■ TEXT PROVIDED:
▼
Bonny Lee Bakley’s death — The accusations behind her unsolved murder

Bonny Lee Bakley

In 2000, Bonny Lee Bakley finally achieved her dream of marrying a celebrity. Lee wed renowned actor Robert Blake – but the marriage didn’t last as long as she’d hoped. In May 2001, after the couple enjoyed a meal at Vitello’s Restaurant in Studio City, Bonny Lee Bakley was shot dead inside Robert’s 1991 Dodge Stealth. 

Blake had allegedly returned to the restaurant to collect his registered gun when the shooting happened. He found Bonny slumped on her seat and called emergency services, but it was too late. Authorities later found the murder weapon, a 9mm Walther P-38 commonly associated with the Nazis, in a dumpster close to Blake’s car. 

Key Takeaways

  • Bonny’s husband, Robert Blake, said he didn’t witness her murder, but he was nearby. 
  • Prosecutors charged Blake with murder and solicitation to commit murder, but a jury acquitted him of the charges.
  • Bakley’s murder remains unsolved, though some allege that Bonny’s criminal past caught up with her. 
  • Bonny’s daughter, Lenore, didn’t feel ready to discuss the murder when she reunited with her dad Robert Blake after eighteen years. 

Investigators initially treated Robert Blake as a witness but later arrested him

A witness to the murder told People that Robert Blake paced up and down the street and vomited as police processed the scene. “The cops were treating him with kid gloves,” the witness said. “An officer had his arm around him, just consoling him.”

Robert’s said he didn’t witness the shooting as he’d returned to the restaurant to collect his weapon, which he reportedly carried because Bonny feared for her safety. However, Joseph Restive, the co-owner of Vitello’s, said he saw Robert return once: to ask for help after the shooting.
▲
[Saved entries]
▼
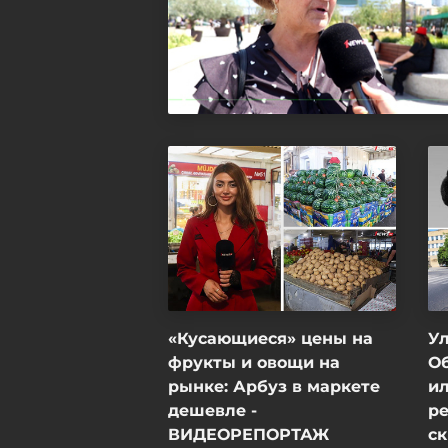
«Кусающиеся» цены на
Ул
фрукты и овощи на
О
рынке: Арбуз в маркете
и
дешевле -
ре
ВИДЕОРЕПОРТАЖ
с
▲
■ WHAT TO DO:
1. Print every line of the saved entries word for word, omitting the pictures.
2. Pick up the article on Bonny Lee Bakley's murder after its final sentence and keep writing it.

■ RESULTS OF THE EXERCISE:
1.
«Кусающиеся» цены на
Ул
фрукты и овощи на
О
рынке: Арбуз в маркете
и
дешевле -
ре
ВИДЕОРЕПОРТАЖ
с

2.
“He ran in here saying something had happened,” Restivo told People. “He was saying she had been mugged or got shot and to call 911.” Blake reportedly asked for water, drank it, and left.

Police questioned Blake and searched his house, but they didn’t declare him an official suspect – they treated him as a witness. Nevertheless, they tested him for gunpowder residue to determine whether he’d fired a gun recently. 

“I assumed he passed it, otherwise he would be in custody right now,” his lawyer, Harland Braun, told People. “I know as sure as I am sitting here that it is negative.”

Investigators refused to reveal whether they shared Braun’s conviction that Robert wasn’t a suspect. However, eleven months after the killing, they arrested Blake, charging him with murder and solicitation to commit murder. 

Robert Blake was acquitted of Bonny’s murder but found liable in civil court

Robert Blake told police that he carried a gun because he feared for his wife’s safety. He reported that he’d spotted a man in a black truck watch the house for two months. Blake had tried to apprehend the stranger, but he got away. 

Peter Carlyon, Bonny’s half-brother, told People that Bakley only feared one person: Robert Blake. “She called my mom a week ago and said if anything happens, you’ll know he [Blake] did it,” Carlyon said. “We had warned her to get out.”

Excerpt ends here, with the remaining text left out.